The pitfall of premature drug release resulting from the acid-cleavable hydrazone linker in Mylotarg® [51] was addressed in the second-generation ADC, Adcetris®, by using the protease-cleavable “mc-vc-PABC-MMAE” linker-drug combination [41][42][52][53][54]. This linker construct utilizes a thiol-reactive maleimidocaproyl (mc) spacer, a valine-citrulline (vc) dipeptide, and a self-immolative para-aminobenzyloxycarbonyl (PABC) spacer [54]. The mc spacer is incorporated for conjugation to cysteine residues of the mAb, and a PABC spacer allows linker attachment to the secondary amine of MMAE. Due to the steric bulk of the payload, the PABC spacer also facilitates enzyme access allowing the vc group to be recognized by cathepsin B [51][54][55]. Cathepsin B is a cysteine protease which presents almost exclusively in the lysosomal compartment in healthy mammals, and is overexpressed in multiple cancer types [56][57]. It is responsible for cleaving the citrulline-PABC amide bond. Following proteolytic cleavage, the resultant PABC-substituted MMAE forms an unstable intermediate which spontaneously undergoes a 1,6-elimination with loss of p-iminoquinone methide and carbon dioxide to release the free drug, see Figure 6.
Compared to Mylotarg®, which uses an IgG4 antibody, the IgG subclass employed in Adcetris® is IgG1. This is the most common subclass for ADCs, as while having similarly long serum half-lives to IgG4, they possess greater complement-fixation and FcγR-binding efficiencies [35].

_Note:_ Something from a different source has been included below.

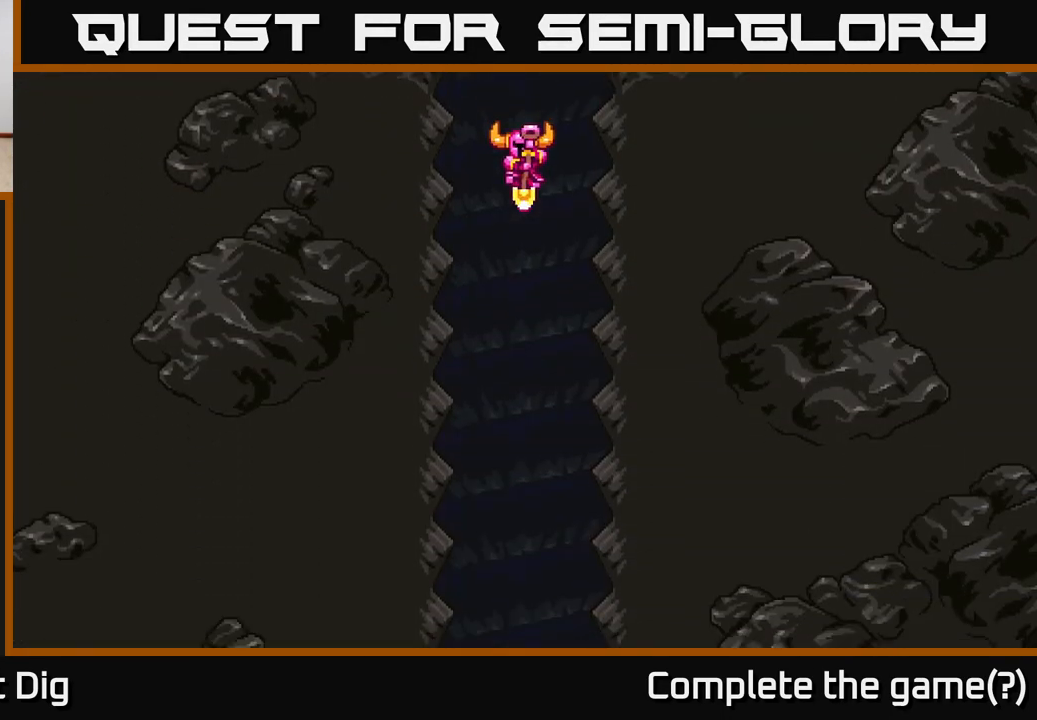
{"buttons": [], "left_stick": "center", "right_stick": "center", "events": []}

Although Mylotarg® utilizes lysine residues on the mAb for linker-payload conjugation, Adcetris® employs cysteine-based conjugation. Due to the limited number of cysteine conjugation sites available (four interchain and twelve intrachain disulfides, see Figure 7, as opposed to 80–100 lysine amines for IgG1) and the distinct reactivity of thiols, this approach enables improved homogeneity of the ADC species and a more controlled drug loading [58]. Cysteine conjugation relies on partial or full reduction of the four interchain disulfides to produce an average number (e.g., two, four, six, or eight) of free nucleophilic thiols, while keeping the intrachain disulfide bonds intact. Interchain disulfides are generally not critical for structural stability and have higher solvent accessibility, making them an ideal target. They are typically reduced using reagents such as tris(2-carboxyethyl)phosphine (TCEP), dithiothreitol (DTT), or 2-mercaptoethylamine (2-MEA) prior to conjugation [58]. Once the free thiols are generated, they can be reacted with a linker-payload complex possessing a suitable electrophilic group, see Figure 7. Maleimide chemistry has been the mainstay for linkage to cysteines, with all auristatin-containing ADCs utilizing the maleimidocaproyl (mc) linkage to the antibody [55].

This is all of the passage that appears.